[Directive]
Everything from the line containing "d'échec de la franchise ?" through the end of the entries should be transcribed exactly. Leave out all other lines.

[Working data]
..........

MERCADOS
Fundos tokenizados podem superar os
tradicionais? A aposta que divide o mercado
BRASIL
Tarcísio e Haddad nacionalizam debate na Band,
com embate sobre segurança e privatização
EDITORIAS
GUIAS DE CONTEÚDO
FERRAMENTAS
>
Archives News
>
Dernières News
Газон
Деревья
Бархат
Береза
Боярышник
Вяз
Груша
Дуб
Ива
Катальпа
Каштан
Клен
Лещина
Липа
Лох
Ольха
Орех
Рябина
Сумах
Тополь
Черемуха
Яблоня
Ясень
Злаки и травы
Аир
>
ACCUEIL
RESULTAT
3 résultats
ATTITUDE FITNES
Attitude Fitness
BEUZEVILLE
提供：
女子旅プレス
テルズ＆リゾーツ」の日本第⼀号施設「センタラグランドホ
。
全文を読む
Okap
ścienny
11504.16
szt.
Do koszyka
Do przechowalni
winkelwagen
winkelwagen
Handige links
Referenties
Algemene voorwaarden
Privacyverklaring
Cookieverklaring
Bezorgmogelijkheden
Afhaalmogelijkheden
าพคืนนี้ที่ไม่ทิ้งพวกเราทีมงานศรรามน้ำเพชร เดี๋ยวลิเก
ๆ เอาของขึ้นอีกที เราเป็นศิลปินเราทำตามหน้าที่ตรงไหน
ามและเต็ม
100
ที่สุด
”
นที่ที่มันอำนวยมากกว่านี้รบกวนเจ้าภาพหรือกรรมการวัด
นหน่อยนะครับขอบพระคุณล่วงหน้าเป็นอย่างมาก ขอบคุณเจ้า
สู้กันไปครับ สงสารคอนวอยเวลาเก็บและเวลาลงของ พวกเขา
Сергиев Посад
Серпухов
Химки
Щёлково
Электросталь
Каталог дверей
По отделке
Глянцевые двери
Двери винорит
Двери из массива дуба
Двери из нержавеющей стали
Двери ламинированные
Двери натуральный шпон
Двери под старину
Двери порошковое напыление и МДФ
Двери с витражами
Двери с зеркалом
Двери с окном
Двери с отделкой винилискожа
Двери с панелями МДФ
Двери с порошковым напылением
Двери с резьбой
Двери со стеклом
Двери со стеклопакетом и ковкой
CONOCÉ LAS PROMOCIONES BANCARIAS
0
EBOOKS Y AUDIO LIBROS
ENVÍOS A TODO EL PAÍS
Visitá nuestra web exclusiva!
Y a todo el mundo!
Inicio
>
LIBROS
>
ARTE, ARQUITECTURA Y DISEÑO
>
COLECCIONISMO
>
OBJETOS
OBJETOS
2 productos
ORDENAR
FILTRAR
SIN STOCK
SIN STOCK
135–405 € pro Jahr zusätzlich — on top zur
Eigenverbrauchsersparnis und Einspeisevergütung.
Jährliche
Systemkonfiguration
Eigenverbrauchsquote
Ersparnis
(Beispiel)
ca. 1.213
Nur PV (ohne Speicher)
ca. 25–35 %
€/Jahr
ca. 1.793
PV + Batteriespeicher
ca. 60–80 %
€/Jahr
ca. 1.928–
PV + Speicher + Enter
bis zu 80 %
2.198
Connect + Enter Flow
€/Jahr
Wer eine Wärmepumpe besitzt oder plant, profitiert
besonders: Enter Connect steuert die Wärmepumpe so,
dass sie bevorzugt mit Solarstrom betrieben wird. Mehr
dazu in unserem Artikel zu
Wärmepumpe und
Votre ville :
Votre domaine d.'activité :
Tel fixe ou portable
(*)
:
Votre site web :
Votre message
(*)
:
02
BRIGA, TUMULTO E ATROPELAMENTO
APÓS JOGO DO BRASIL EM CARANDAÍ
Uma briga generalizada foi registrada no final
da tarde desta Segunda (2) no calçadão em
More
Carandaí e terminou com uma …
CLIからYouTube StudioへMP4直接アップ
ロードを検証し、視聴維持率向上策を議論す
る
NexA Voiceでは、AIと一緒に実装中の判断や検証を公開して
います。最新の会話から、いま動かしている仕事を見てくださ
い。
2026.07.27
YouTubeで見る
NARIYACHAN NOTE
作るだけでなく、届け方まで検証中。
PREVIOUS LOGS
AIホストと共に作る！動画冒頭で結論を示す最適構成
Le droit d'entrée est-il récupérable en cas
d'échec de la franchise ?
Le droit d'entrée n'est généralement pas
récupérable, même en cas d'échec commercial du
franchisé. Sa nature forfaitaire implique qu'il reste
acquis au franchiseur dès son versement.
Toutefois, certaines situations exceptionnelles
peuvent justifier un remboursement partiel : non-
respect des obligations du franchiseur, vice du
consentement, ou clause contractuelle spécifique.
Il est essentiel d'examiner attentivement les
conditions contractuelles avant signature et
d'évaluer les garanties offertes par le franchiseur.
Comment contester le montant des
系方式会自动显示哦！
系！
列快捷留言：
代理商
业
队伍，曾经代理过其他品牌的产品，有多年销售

..........

[Your response]
d'échec de la franchise ?
Le droit d'entrée n'est généralement pas
récupérable, même en cas d'échec commercial du
franchisé. Sa nature forfaitaire implique qu'il reste
acquis au franchiseur dès son versement.
Toutefois, certaines situations exceptionnelles
peuvent justifier un remboursement partiel : non-
respect des obligations du franchiseur, vice du
consentement, ou clause contractuelle spécifique.
Il est essentiel d'examiner attentivement les
conditions contractuelles avant signature et
d'évaluer les garanties offertes par le franchiseur.
Comment contester le montant des
系方式会自动显示哦！
系！
列快捷留言：
代理商
业
队伍，曾经代理过其他品牌的产品，有多年销售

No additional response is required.